Hanging in there
In a nice chance of pace, consumer confidence increased for the first time this year in March, but still remains below levels from last year as (unsurprisingly) consumers are pretty unsettled by what’s happening in Ukraine as well as the resulting “pain at the pump” (anyone else being bombarded by this political slogan?!). Consumers are expecting inflation to be 7.9% in the next 12 months, which is the highest level ever recorded, but confidence is holding in there because of the strength of the labor market (and its accompanying wage growth).
Moral of the story: As long as consumers feel confident about their job prospects, the chances are that our economy is going to hang in there. At the same time, the number of headwinds continues to increase, so it’s not surprising that the yield curve officially inverted this past week. Remember from last week – this has been one of the best predictors of an economic recession out there.
Onward and upward
Speaking of that labor market, we added 431k new jobs in March, slightly below expectations and well below February’s 750k number.
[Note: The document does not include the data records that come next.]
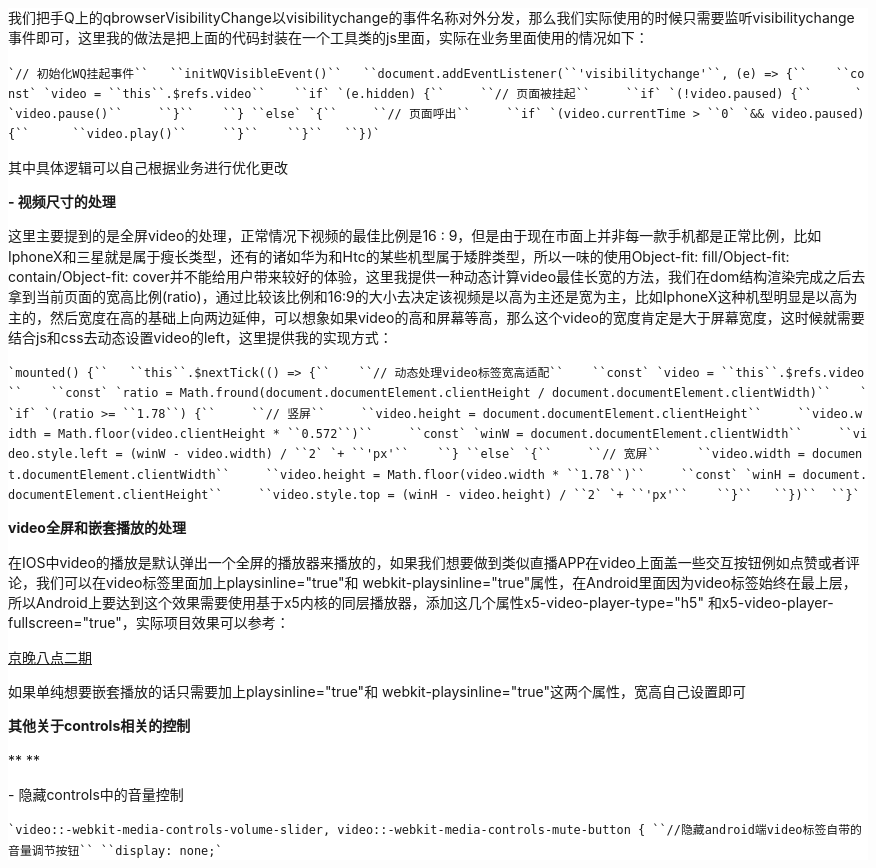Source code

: 我们把手Q上的qbrowserVisibilityChange以visibilitychange的事件名称对外分发，那么我们实际使用的时候只需要监听visibilitychange事件即可，这里我的做法是把上面的代码封装在一个工具类的js里面，实际在业务里面使用的情况如下：

 

```
`// 初始化WQ挂起事件``   ``initWQVisibleEvent()``   ``document.addEventListener(``'visibilitychange'``, (e) => {``    ``const` `video = ``this``.$refs.video``    ``if` `(e.hidden) {``     ``// 页面被挂起``     ``if` `(!video.paused) {``      ``video.pause()``     ``}``    ``} ``else` `{``     ``// 页面呼出``     ``if` `(video.currentTime > ``0` `&& video.paused) {``      ``video.play()``     ``}``    ``}``   ``})`
```

 

其中具体逻辑可以自己根据业务进行优化更改

**- 视频尺寸的处理**

这里主要提到的是全屏video的处理，正常情况下视频的最佳比例是16 : 9，但是由于现在市面上并非每一款手机都是正常比例，比如IphoneX和三星就是属于瘦长类型，还有的诸如华为和Htc的某些机型属于矮胖类型，所以一味的使用Object-fit: fill/Object-fit: contain/Object-fit: cover并不能给用户带来较好的体验，这里我提供一种动态计算video最佳长宽的方法，我们在dom结构渲染完成之后去拿到当前页面的宽高比例(ratio)，通过比较该比例和16:9的大小去决定该视频是以高为主还是宽为主，比如IphoneX这种机型明显是以高为主的，然后宽度在高的基础上向两边延伸，可以想象如果video的高和屏幕等高，那么这个video的宽度肯定是大于屏幕宽度，这时候就需要结合js和css去动态设置video的left，这里提供我的实现方式：



```
`mounted() {``   ``this``.$nextTick(() => {``    ``// 动态处理video标签宽高适配``    ``const` `video = ``this``.$refs.video``    ``const` `ratio = Math.fround(document.documentElement.clientHeight / document.documentElement.clientWidth)``    ``if` `(ratio >= ``1.78``) {``     ``// 竖屏``     ``video.height = document.documentElement.clientHeight``     ``video.width = Math.floor(video.clientHeight * ``0.572``)``     ``const` `winW = document.documentElement.clientWidth``     ``video.style.left = (winW - video.width) / ``2` `+ ``'px'``    ``} ``else` `{``     ``// 宽屏``     ``video.width = document.documentElement.clientWidth``     ``video.height = Math.floor(video.width * ``1.78``)``     ``const` `winH = document.documentElement.clientHeight``     ``video.style.top = (winH - video.height) / ``2` `+ ``'px'``    ``}``   ``})``  ``}`
```

**video全屏和嵌套播放的处理**

在IOS中video的播放是默认弹出一个全屏的播放器来播放的，如果我们想要做到类似直播APP在video上面盖一些交互按钮例如点赞或者评论，我们可以在video标签里面加上playsinline="true"和 webkit-playsinline="true"属性，在Android里面因为video标签始终在最上层，所以Android上要达到这个效果需要使用基于x5内核的同层播放器，添加这几个属性x5-video-player-type="h5" 和x5-video-player-fullscreen="true"，实际项目效果可以参考：

[京晚八点二期](https://h5.m.jd.com/dev/4FDRK1M6xvafD7wnkBUc3CdpVZoR/index.html#/home)

如果单纯想要嵌套播放的话只需要加上playsinline="true"和 webkit-playsinline="true"这两个属性，宽高自己设置即可

**其他关于controls相关的控制**

**
**

\- 隐藏controls中的音量控制

```
`video::-webkit-media-controls-volume-slider, video::-webkit-media-controls-mute-button { ``//隐藏android端video标签自带的音量调节按钮`` ``display: none;`
```

 
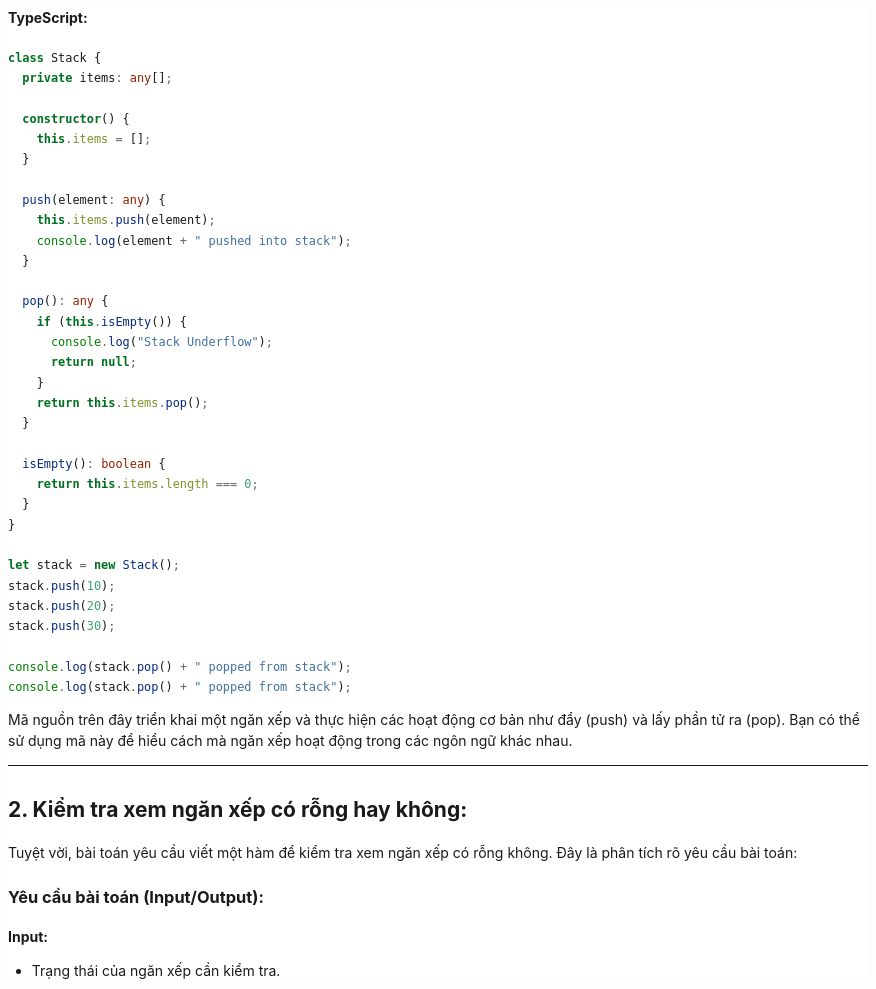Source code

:#### TypeScript:

```typescript
class Stack {
  private items: any[];

  constructor() {
    this.items = [];
  }

  push(element: any) {
    this.items.push(element);
    console.log(element + " pushed into stack");
  }

  pop(): any {
    if (this.isEmpty()) {
      console.log("Stack Underflow");
      return null;
    }
    return this.items.pop();
  }

  isEmpty(): boolean {
    return this.items.length === 0;
  }
}

let stack = new Stack();
stack.push(10);
stack.push(20);
stack.push(30);

console.log(stack.pop() + " popped from stack");
console.log(stack.pop() + " popped from stack");
```

Mã nguồn trên đây triển khai một ngăn xếp và thực hiện các hoạt động cơ bản như đẩy (push) và lấy phần tử ra (pop). Bạn có thể sử dụng mã này để hiểu cách mà ngăn xếp hoạt động trong các ngôn ngữ khác nhau.

---

## 2. **Kiểm tra xem ngăn xếp có rỗng hay không:**

Tuyệt vời, bài toán yêu cầu viết một hàm để kiểm tra xem ngăn xếp có rỗng không. Đây là phân tích rõ yêu cầu bài toán:

### Yêu cầu bài toán (Input/Output):

**Input:**

- Trạng thái của ngăn xếp cần kiểm tra.
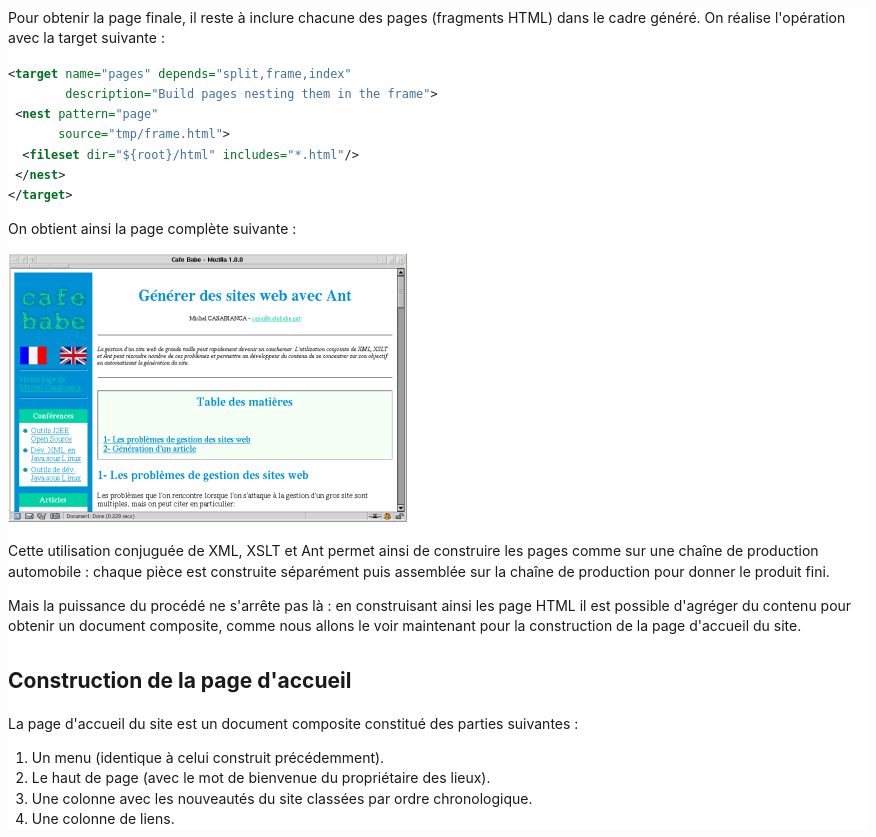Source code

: Pour obtenir la page finale, il reste à inclure chacune des pages
(fragments HTML) dans le cadre généré. On réalise l'opération avec la
target suivante :

```xml
<target name="pages" depends="split,frame,index"
        description="Build pages nesting them in the frame">
 <nest pattern="page"
       source="tmp/frame.html">
  <fileset dir="${root}/html" includes="*.html"/>
 </nest>
</target>
```

On obtient ainsi la page complète suivante :

![La page complète](ant-web.figure4.png)

Cette utilisation conjuguée de XML, XSLT et Ant permet ainsi de
construire les pages comme sur une chaîne de production automobile :
chaque pièce est construite séparément puis assemblée sur la chaîne de
production pour donner le produit fini.

Mais la puissance du procédé ne s'arrête pas là : en construisant ainsi
les page HTML il est possible d'agréger du contenu pour obtenir un
document composite, comme nous allons le voir maintenant pour la
construction de la page d'accueil du site.

Construction de la page d'accueil
---------------------------------

La page d'accueil du site est un document composite constitué des
parties suivantes :

1. Un menu (identique à celui construit précédemment).
2. Le haut de page (avec le mot de bienvenue du propriétaire des
   lieux).
3. Une colonne avec les nouveautés du site classées par ordre
   chronologique.
4. Une colonne de liens.
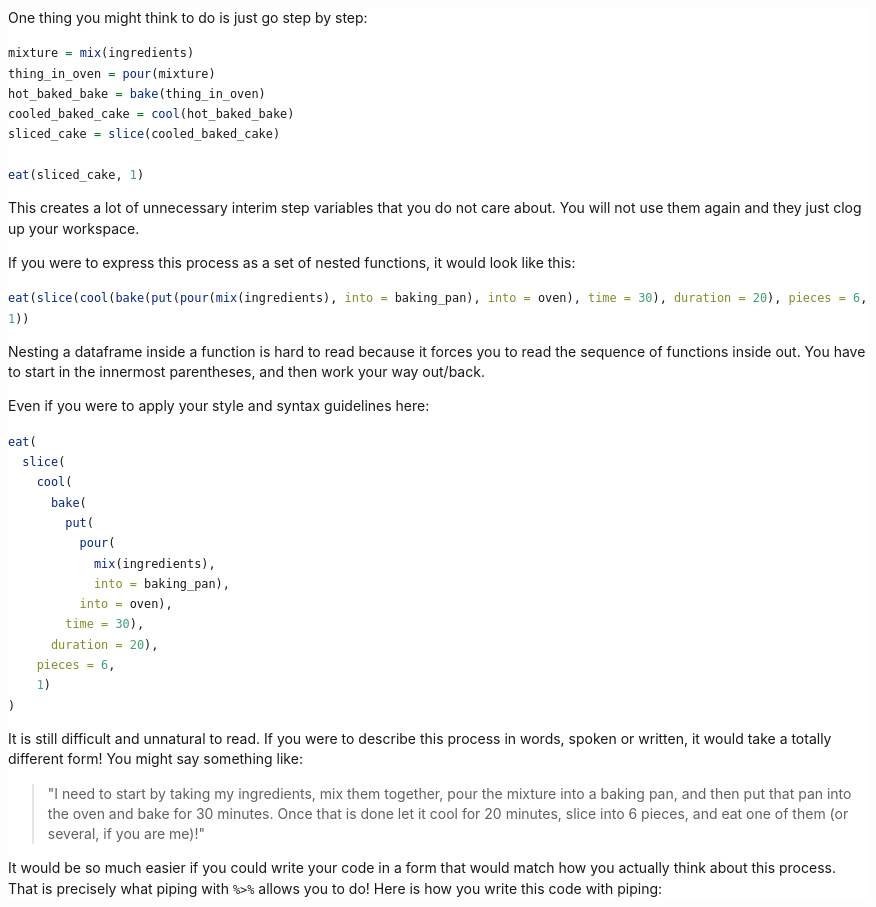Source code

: One thing you might think to do is just go step by step:


```r
mixture = mix(ingredients)
thing_in_oven = pour(mixture)
hot_baked_bake = bake(thing_in_oven)
cooled_baked_cake = cool(hot_baked_bake)
sliced_cake = slice(cooled_baked_cake)

eat(sliced_cake, 1)
```

This creates a lot of unnecessary interim step variables that you do not care about. You will not use them again and they just clog up your workspace.

If you were to express this process as a set of nested functions, it would look like this:


```r
eat(slice(cool(bake(put(pour(mix(ingredients), into = baking_pan), into = oven), time = 30), duration = 20), pieces = 6, 1))
```

Nesting a dataframe inside a function is hard to read because it forces you to read the sequence of functions inside out. You have to start in the innermost parentheses, and then work your way out/back.

Even if you were to apply your style and syntax guidelines here:


```r
eat(
  slice(
    cool(
      bake(
        put(
          pour(
            mix(ingredients),
            into = baking_pan),
          into = oven),
        time = 30),
      duration = 20),
    pieces = 6,
    1)
)
```

It is still difficult and unnatural to read. If you were to describe this process in words, spoken or written, it would take a totally different form! You might say something like:

>"I need to start by taking my ingredients, mix them together, pour the mixture into a baking pan, and then put that pan into the oven and bake for 30 minutes. Once that is done let it cool for 20 minutes, slice into 6 pieces, and eat one of them (or several, if you are me)!"

It would be so much easier if you could write your code in a form that would match how you actually think about this process. That is precisely what piping with `%>%` allows you to do! Here is how you write this code with piping:
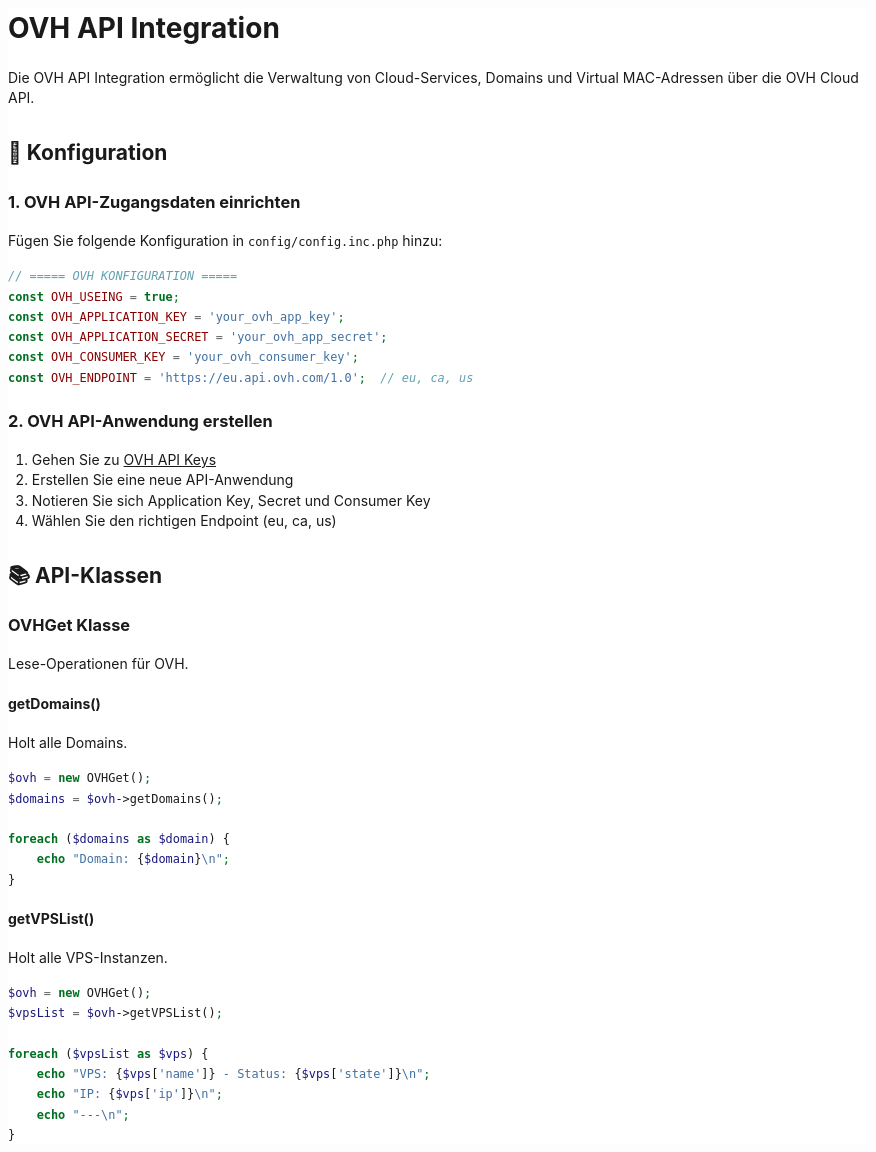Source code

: # OVH API Integration

Die OVH API Integration ermöglicht die Verwaltung von Cloud-Services, Domains und Virtual MAC-Adressen über die OVH Cloud API.

## 🔧 Konfiguration

### 1. OVH API-Zugangsdaten einrichten

Fügen Sie folgende Konfiguration in `config/config.inc.php` hinzu:

```php
// ===== OVH KONFIGURATION =====
const OVH_USEING = true;
const OVH_APPLICATION_KEY = 'your_ovh_app_key';
const OVH_APPLICATION_SECRET = 'your_ovh_app_secret';
const OVH_CONSUMER_KEY = 'your_ovh_consumer_key';
const OVH_ENDPOINT = 'https://eu.api.ovh.com/1.0';  // eu, ca, us
```

### 2. OVH API-Anwendung erstellen

1. Gehen Sie zu [OVH API Keys](https://api.ovh.com/createToken/)
2. Erstellen Sie eine neue API-Anwendung
3. Notieren Sie sich Application Key, Secret und Consumer Key
4. Wählen Sie den richtigen Endpoint (eu, ca, us)

## 📚 API-Klassen

### OVHGet Klasse

Lese-Operationen für OVH.

#### getDomains()
Holt alle Domains.

```php
$ovh = new OVHGet();
$domains = $ovh->getDomains();

foreach ($domains as $domain) {
    echo "Domain: {$domain}\n";
}
```

#### getVPSList()
Holt alle VPS-Instanzen.

```php
$ovh = new OVHGet();
$vpsList = $ovh->getVPSList();

foreach ($vpsList as $vps) {
    echo "VPS: {$vps['name']} - Status: {$vps['state']}\n";
    echo "IP: {$vps['ip']}\n";
    echo "---\n";
}
```
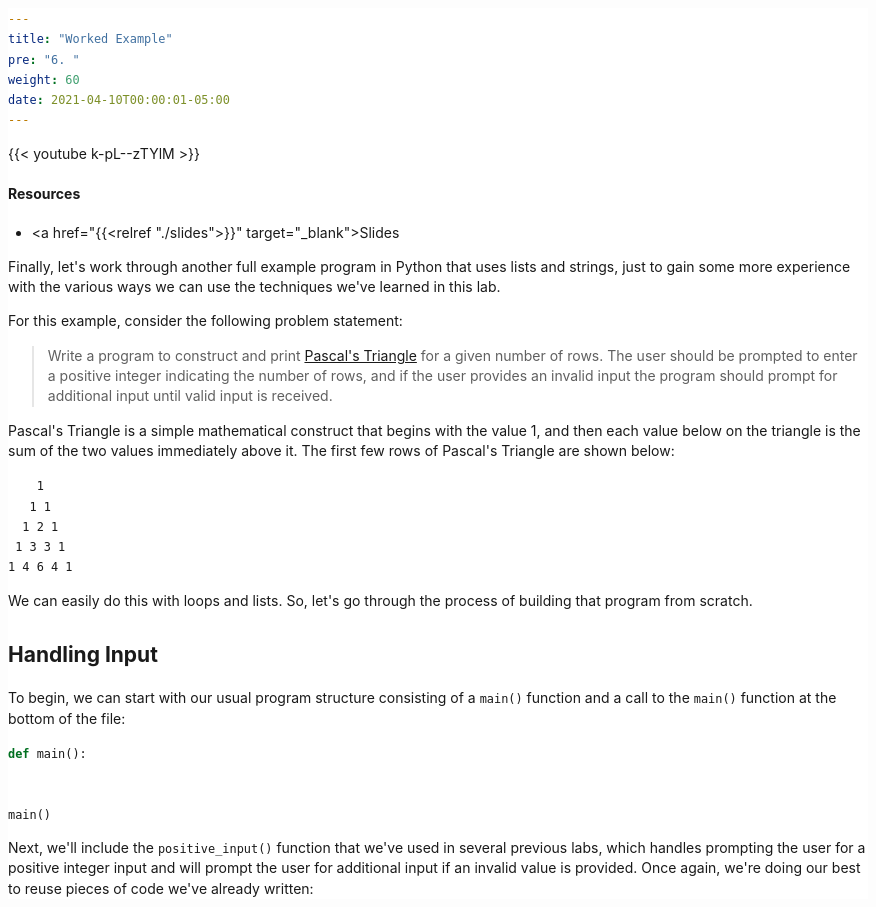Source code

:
```yaml
---
title: "Worked Example"
pre: "6. "
weight: 60
date: 2021-04-10T00:00:01-05:00
---
```


{{< youtube k-pL--zTYlM >}}

#### Resources

* <a href="{{<relref "./slides">}}" target="_blank">Slides</a>

Finally, let's work through another full example program in Python that uses lists and strings, just to gain some more experience with the various ways we can use the techniques we've learned in this lab.

For this example, consider the following problem statement:

> Write a program to construct and print [Pascal's Triangle](https://en.wikipedia.org/wiki/Pascal%27s_triangle) for a given number of rows. The user should be prompted to enter a positive integer indicating the number of rows, and if the user provides an invalid input the program should prompt for additional input until valid input is received. 

Pascal's Triangle is a simple mathematical construct that begins with the value $1$, and then each value below on the triangle is the sum of the two values immediately above it. The first few rows of Pascal's Triangle are shown below:

```tex
    1
   1 1
  1 2 1
 1 3 3 1
1 4 6 4 1
```

We can easily do this with loops and lists. So, let's go through the process of building that program from scratch. 

## Handling Input

To begin, we can start with our usual program structure consisting of a `main()` function and a call to the `main()` function at the bottom of the file:

```python
def main():


main()
```

Next, we'll include the `positive_input()` function that we've used in several previous labs, which handles prompting the user for a positive integer input and will prompt the user for additional input if an invalid value is provided. Once again, we're doing our best to reuse pieces of code we've already written:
Looking under the hood, there were a lot of really encouraging data points in this report – the labor force participation rate increased to 62.4%, which is within 1% of the pre-COVID level and the labor force increased to 418k, which is only 174k below pre-COVID levels. All in all, this pushed the unemployment rate down to 3.6%, which is lower than Wall Street’s expectations.
Moral of the story: This was a pretty vanilla report, nothing really unexpected. With this report, we closed out the first quarter with 1.685m new jobs created and there are 5m more job openings than people looking for jobs (so if you’re looking for a new job, this might be the time to find one out there).
But gas is just too expensive
We finally got a look at February consumer spending, which slowed to a measly 0.2% pace in February, down from the 2.7% growth we saw in January, because…inflation. Even though incomes grew slightly in the month, income growth hasn’t been keeping pace with inflation – income after taxes and adjusted for inflation decreased for the seventh month in a row.
Moral of the story: The higher gas prices as a result of the war in Ukraine are going to bring down the consumer spending number for March even more. Remember consumer spending accounts for two-thirds of the US economy – consumers haven’t stopped spending quite yet but at some point, the higher food and gas prices are going to force consumers to cut back on discretionary spending, which means the economy starts to slow (remember that inverted yield curve telling us a recession is probably coming?). So, now, all eyes are on the Federal Reserve’s ability to tamper inflation before inflation runs the economy into the ground.